In einem Hafen im Osten Chinas werden Container verladen. (afp / STR)
Früher galt China als "Werkbank der Welt". Das gesamte Wirtschaftskonzept der Volksrepublik war auf den Export ausgerichtet. (afp / STR)

Chinas Wirtschaft wächst

Vergangenes Jahr ist das Bruttoinlandsprodukt der zweitgrößten Volkswirtschaft der Welt um 6,9 Prozent gewachsen, so die offizielle Zahl. Gut möglich, dass die tatsächliche Zahl sogar darunter liegt. Im Vergleich zu den zweistelligen Wachstumsraten vor zehn Jahren ist das wenig. Unterm Strich ist Chinas Wirtschaftswachstum aber immer noch beeindruckend. Analysten rechnen vor: In absoluten Zahlen hat das Inlandsprodukt in China vergangenes Jahr mehr zugelegt als 2005, obwohl damals die Wachstumsrate viel höher war. Das Tempo des Wachstums hat sich zwar verlangsamt. Aber eine Rezession, also ein Rückgang der Wirtschaftsleistung, ist nicht absehbar. Von einem Abschwung zu sprechen wäre also falsch.

In China leben immer mehr wohlhabende Menschen

Die Löhne und Gehälter der Beschäftigten in China steigen. Ebenso der Lebensstandard. Nach einer Studie der britischen Zeitschrift "Economist" zählen inzwischen rund 25 Prozent der chinesischen Bevölkerung zur Mittelschicht. Vor zehn Jahren waren es nur zehn Prozent. Diese Mittelschicht ist bereit Geld auszugeben und zu konsumieren. In China trägt der Privatkonsum bisher rund 37 Prozent zum Bruttoinlandsprodukt bei. In den USA ist es fast doppelt so viel. Aus Sicht der Konsumwirtschaft ist also noch einiges aufzuholen in China.

Chinas neue Wachstumsbranchen bringen viele Chancen

Früher galt China als "Werkbank der Welt". Das gesamte Wirtschaftskonzept der Volksrepublik war auf den Export ausgerichtet. Kleidung, Alltagsgegenstände und einfache Elektronikprodukte wurden sehr billig und in sehr großen Mengen in chinesischen Fabriken hergestellt und auf dem ganzen Weltmarkt verkauft.
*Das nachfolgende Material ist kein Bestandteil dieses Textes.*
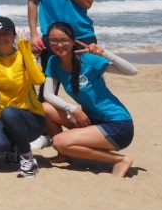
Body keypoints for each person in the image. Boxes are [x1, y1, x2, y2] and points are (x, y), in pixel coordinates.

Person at [42, 21, 136, 178]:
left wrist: (104, 53)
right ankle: (64, 155)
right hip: (91, 120)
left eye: (64, 40)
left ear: (73, 41)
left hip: (118, 125)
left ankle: (119, 160)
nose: (59, 45)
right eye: (54, 40)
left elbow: (132, 71)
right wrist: (73, 109)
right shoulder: (54, 61)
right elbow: (48, 94)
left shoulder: (88, 60)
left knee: (59, 142)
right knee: (46, 108)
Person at [0, 17, 45, 178]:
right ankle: (14, 147)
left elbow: (38, 79)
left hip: (30, 117)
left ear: (14, 35)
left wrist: (25, 48)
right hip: (1, 116)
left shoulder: (24, 55)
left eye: (6, 33)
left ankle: (27, 158)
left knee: (9, 112)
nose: (2, 37)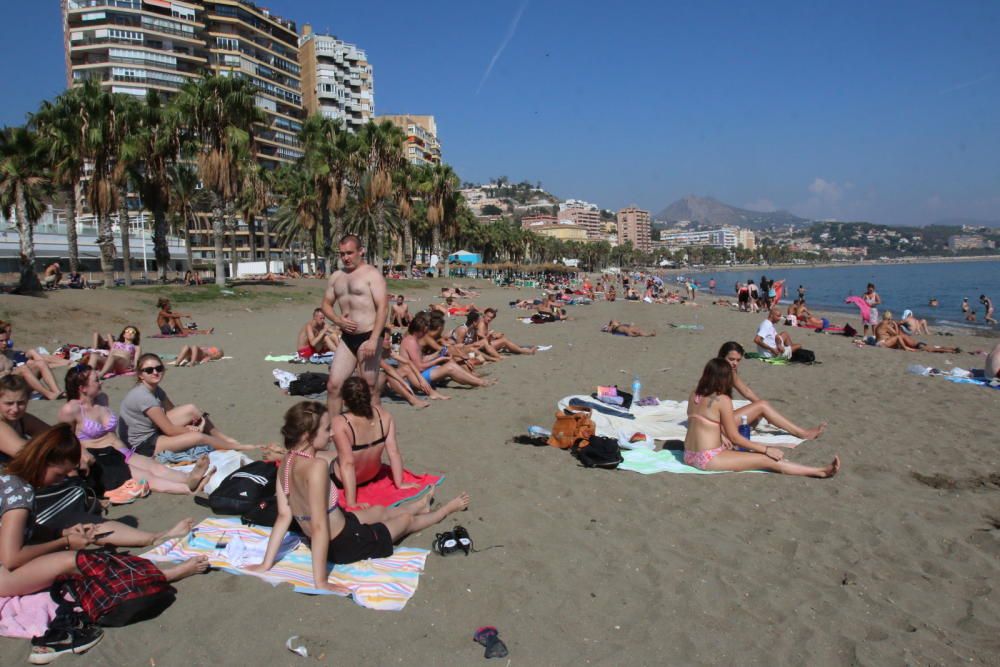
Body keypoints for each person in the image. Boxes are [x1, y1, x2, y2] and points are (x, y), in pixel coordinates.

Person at [246, 402, 469, 588]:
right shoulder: (316, 468)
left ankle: (419, 505)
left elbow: (284, 517)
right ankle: (446, 509)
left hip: (341, 526)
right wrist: (321, 581)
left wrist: (266, 564)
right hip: (345, 543)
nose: (332, 433)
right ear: (307, 435)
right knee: (405, 522)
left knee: (379, 511)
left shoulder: (287, 461)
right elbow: (319, 527)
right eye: (326, 429)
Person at [0, 423, 208, 599]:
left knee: (81, 553)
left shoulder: (13, 481)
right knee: (75, 560)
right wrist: (65, 542)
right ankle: (165, 575)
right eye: (58, 475)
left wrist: (60, 534)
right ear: (42, 462)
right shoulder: (20, 492)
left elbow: (22, 531)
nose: (60, 480)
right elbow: (11, 559)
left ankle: (154, 558)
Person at [58, 364, 213, 497]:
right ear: (82, 388)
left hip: (120, 451)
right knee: (147, 476)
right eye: (96, 380)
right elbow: (66, 440)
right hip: (102, 459)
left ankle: (189, 477)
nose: (101, 382)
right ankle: (188, 489)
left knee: (156, 467)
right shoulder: (70, 410)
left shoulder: (102, 399)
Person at [683, 359, 840, 476]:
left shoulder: (694, 394)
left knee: (746, 453)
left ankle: (819, 469)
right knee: (766, 460)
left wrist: (720, 436)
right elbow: (735, 437)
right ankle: (820, 471)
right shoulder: (722, 400)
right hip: (706, 458)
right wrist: (766, 450)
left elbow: (701, 424)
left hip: (688, 454)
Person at [119, 353, 255, 461]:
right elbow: (170, 430)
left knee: (191, 410)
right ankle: (235, 447)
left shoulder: (155, 389)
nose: (155, 372)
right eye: (149, 370)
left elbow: (172, 411)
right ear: (140, 375)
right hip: (143, 444)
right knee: (197, 437)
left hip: (154, 429)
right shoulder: (144, 396)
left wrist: (188, 424)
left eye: (159, 368)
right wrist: (189, 430)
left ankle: (223, 438)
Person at [322, 377, 423, 509]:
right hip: (372, 474)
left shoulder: (340, 422)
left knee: (319, 456)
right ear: (368, 396)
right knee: (335, 454)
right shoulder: (384, 415)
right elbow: (394, 453)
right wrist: (400, 483)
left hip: (344, 479)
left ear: (345, 401)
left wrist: (351, 502)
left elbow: (348, 463)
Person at [321, 235, 388, 415]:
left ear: (361, 251)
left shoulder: (372, 275)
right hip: (347, 337)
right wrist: (337, 320)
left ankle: (377, 427)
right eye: (342, 254)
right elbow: (325, 305)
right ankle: (334, 428)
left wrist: (374, 339)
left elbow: (383, 307)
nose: (346, 258)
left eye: (350, 253)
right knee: (334, 385)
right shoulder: (336, 277)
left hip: (368, 335)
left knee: (369, 387)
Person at [717, 342, 827, 441]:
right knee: (762, 406)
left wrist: (765, 409)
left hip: (722, 418)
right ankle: (803, 433)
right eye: (731, 359)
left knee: (759, 408)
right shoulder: (717, 374)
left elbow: (746, 391)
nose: (735, 363)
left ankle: (753, 423)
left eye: (738, 360)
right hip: (717, 425)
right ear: (722, 357)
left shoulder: (729, 372)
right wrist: (763, 407)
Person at [399, 313, 493, 389]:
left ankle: (475, 379)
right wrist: (439, 359)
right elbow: (419, 367)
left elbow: (422, 358)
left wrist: (439, 354)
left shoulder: (414, 339)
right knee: (451, 366)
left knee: (451, 359)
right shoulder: (412, 341)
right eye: (426, 326)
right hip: (414, 378)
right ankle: (479, 381)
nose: (427, 328)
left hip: (417, 373)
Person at [0, 322, 64, 401]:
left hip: (14, 384)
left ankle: (57, 391)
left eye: (6, 340)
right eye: (1, 341)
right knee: (23, 369)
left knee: (40, 363)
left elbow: (27, 360)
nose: (5, 343)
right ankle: (48, 394)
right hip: (3, 388)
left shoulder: (9, 353)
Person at [0, 375, 50, 464]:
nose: (15, 409)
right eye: (9, 403)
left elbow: (54, 435)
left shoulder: (22, 419)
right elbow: (25, 454)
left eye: (21, 403)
Inzwischen wird in anderen Ländern billiger produziert. Chinas Wirtschaft wandelt sich. Künftige Wachstumsbranchen sind Felder wie Biotech, erneuerbare Energien und Internet-Technologie. Davon dürften deutsche Firmen überdurchschnittlich profitieren.
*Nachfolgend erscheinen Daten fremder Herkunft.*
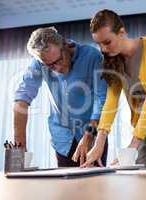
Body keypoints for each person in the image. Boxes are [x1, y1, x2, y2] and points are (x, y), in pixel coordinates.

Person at [82, 9, 146, 170]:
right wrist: (99, 143)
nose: (103, 49)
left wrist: (134, 143)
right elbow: (110, 103)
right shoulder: (115, 62)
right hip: (142, 129)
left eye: (107, 42)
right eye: (99, 44)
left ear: (122, 32)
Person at [14, 27, 108, 167]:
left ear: (65, 44)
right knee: (65, 186)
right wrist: (19, 149)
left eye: (58, 60)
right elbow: (21, 100)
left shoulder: (92, 56)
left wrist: (88, 136)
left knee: (95, 186)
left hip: (93, 134)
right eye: (49, 65)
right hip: (63, 139)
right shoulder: (39, 62)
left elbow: (102, 101)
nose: (56, 68)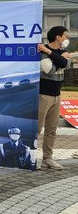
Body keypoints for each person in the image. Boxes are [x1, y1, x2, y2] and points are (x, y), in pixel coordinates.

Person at [37, 26, 70, 170]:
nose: (66, 39)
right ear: (58, 37)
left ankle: (47, 158)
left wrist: (51, 54)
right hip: (43, 94)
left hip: (57, 95)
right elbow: (49, 71)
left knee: (52, 129)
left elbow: (66, 64)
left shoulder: (58, 51)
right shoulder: (41, 50)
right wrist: (59, 59)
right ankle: (30, 157)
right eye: (65, 36)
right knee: (36, 129)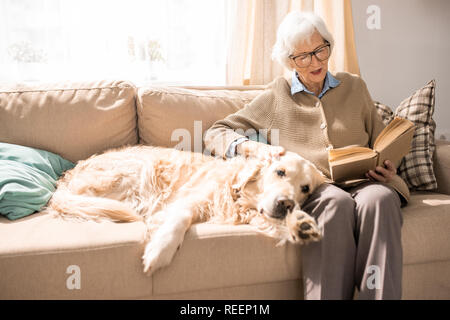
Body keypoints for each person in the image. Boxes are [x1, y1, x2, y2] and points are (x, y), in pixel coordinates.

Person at [203, 11, 409, 300]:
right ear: (290, 61)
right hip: (317, 187)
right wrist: (254, 148)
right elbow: (216, 131)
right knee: (335, 203)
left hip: (364, 181)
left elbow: (380, 140)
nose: (316, 61)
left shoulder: (355, 86)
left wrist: (388, 167)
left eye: (321, 50)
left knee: (382, 199)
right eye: (304, 56)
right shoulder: (278, 95)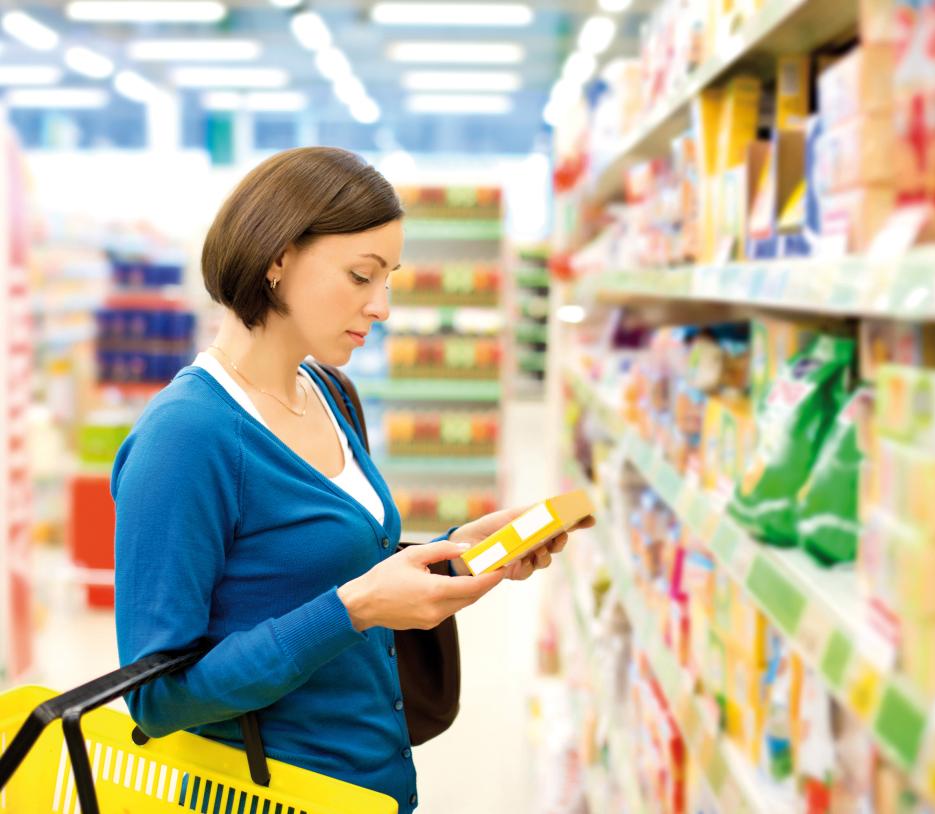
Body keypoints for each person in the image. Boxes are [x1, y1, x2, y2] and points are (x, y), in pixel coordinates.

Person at [112, 146, 588, 813]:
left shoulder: (327, 391)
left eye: (389, 277)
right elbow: (157, 697)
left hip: (370, 789)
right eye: (362, 276)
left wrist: (459, 553)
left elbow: (322, 571)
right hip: (272, 795)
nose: (383, 305)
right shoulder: (186, 436)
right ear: (278, 259)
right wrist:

China hat riesigen Nachholbedarf im Bereich Service

Chinesische Verbraucher geben immer mehr Geld auch für Dienstleistungen aus. Künftige Wachstumsbranchen sind zum Beispiel Bildung, Pflege und Sport. Auch der Unterhaltungssektor wächst in China rasant. Beispiel Kino: Der Umsatz durch den Verkauf von Kinokarten ist zuletzt um fast 50 Prozent gestiegen. Fürs laufende Jahr rechnen Experten mit einem Anstieg um weitere 25 Prozent.
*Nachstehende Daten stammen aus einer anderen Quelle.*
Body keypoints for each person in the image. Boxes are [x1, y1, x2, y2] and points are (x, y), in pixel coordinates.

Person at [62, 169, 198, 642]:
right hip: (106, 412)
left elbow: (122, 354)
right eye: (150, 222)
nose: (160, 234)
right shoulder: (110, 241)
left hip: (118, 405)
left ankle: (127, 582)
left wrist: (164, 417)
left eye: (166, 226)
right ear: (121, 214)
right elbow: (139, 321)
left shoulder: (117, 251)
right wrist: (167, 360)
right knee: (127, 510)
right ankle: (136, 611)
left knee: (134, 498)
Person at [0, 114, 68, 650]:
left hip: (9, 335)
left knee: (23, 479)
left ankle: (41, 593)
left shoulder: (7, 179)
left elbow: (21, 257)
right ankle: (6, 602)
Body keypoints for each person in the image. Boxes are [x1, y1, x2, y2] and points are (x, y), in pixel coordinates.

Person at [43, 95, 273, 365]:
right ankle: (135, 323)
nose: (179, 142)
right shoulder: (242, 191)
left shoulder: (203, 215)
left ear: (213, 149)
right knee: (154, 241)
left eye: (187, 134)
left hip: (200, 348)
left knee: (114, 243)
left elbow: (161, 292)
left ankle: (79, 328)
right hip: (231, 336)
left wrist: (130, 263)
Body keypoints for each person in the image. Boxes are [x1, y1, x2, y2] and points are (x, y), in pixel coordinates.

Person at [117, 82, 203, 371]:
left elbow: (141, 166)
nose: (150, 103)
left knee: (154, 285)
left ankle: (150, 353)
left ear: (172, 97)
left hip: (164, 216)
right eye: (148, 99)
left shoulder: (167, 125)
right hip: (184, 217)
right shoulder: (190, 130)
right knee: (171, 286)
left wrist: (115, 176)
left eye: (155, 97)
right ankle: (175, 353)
Vor Chinas Börse sollten wir keine Angst haben

Die chinesischen Börsen haben in den vergangenen Monaten mehrere Crashs erlebt. Auch Anlegern in Europa hat das Sorgen gemacht. Die sind berechtigt, dürfen aber nicht übertrieben werden. Die Regeln, die für an Chinas Börsen gelistete Unternehmen gelten, sind viel laxer als bei uns. An Chinas Börsen geht es unseriöser zu als in Europa oder Amerika. Deswegen auch die auffälligen Kursausschläge an den Börsen in Schanghai und Shenzhen. Mit denen in Frankfurt, London oder New York sind die festland-chinesischen Börsen nicht zu vergleichen.